Why High Alumina Bricks Are So Much Favoured By User Industries?

High alumina bricks contain aluminum oxide and traces of several other materials. Their refractoriness – ability to withstand extreme heat conditions – increases with an increase in alumina percentage. This means the more alumina you put into a brick, the more heat resistant it becomes. However, more alumina also means the cost of the bricks would increase.

Alumina – the oxide - offers incredible benefits like hardness, strength and spalling resistance. The oxide is insoluble in water and super-heated steam, and in most inorganic acids and alkalis.

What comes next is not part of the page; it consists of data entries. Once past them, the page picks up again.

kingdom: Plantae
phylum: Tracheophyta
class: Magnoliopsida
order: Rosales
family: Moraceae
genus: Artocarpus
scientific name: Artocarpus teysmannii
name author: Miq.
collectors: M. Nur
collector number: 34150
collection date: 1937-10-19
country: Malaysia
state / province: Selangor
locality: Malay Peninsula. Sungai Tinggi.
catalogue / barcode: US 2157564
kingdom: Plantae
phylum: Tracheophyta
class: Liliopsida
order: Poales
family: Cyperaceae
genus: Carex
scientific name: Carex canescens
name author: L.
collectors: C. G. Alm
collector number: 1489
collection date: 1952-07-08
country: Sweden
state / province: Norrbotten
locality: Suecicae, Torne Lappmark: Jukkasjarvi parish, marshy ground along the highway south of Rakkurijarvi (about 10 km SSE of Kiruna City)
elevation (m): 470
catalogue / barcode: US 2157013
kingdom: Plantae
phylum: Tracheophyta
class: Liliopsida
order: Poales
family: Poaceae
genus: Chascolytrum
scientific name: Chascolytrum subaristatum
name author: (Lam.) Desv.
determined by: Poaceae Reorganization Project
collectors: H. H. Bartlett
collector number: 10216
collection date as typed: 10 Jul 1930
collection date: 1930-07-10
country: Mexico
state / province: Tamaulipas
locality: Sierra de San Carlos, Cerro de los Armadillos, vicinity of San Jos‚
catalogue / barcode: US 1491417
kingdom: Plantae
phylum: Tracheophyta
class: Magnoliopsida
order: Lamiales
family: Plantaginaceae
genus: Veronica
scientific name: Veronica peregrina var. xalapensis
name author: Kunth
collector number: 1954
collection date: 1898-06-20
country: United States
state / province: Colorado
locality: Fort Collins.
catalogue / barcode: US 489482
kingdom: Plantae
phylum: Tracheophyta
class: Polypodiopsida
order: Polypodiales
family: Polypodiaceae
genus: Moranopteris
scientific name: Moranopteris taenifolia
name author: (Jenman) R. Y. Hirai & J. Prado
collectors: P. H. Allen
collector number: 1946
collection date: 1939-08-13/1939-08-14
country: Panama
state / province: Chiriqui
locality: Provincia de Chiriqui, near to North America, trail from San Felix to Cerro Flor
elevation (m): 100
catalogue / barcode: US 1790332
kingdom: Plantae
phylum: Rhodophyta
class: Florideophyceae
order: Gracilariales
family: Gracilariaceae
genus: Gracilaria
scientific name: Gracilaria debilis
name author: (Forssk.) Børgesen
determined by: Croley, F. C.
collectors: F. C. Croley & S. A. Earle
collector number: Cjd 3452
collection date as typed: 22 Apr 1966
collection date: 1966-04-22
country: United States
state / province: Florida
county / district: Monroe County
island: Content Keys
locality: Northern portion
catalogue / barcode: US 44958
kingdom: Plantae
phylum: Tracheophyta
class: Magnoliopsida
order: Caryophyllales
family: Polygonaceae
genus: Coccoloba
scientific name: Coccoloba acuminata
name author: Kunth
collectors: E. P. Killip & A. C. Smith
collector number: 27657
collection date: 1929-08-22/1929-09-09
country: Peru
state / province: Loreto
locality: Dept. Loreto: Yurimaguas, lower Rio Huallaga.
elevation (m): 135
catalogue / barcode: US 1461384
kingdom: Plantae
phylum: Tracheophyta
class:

High alumina bricks are most commonly used in cement, lime and ceramic kilns, hearth & shaft of blast furnaces, and in lead drossing furnaces. The experts say high alumina bricks carry the all-purpose characteristics of fire clay bricks into higher heat conditions, making them fit for lining the furnaces operating up to 3350°F.

High alumina bricks can be segregated as mullite refractories and corundum refractories. Mullite refractories contain 72 per cent alumina and 28 per cent silica. Corundum, on the other hand, contains 99 per cent alumina!

Besides alumina refractories, a typical refractory plant produces fire clay bricks, castables, ramming masses & mortars, and gunning mixes. Steel, glass, non-ferrous, and aluminum are among the top consumers of refractories products in the world.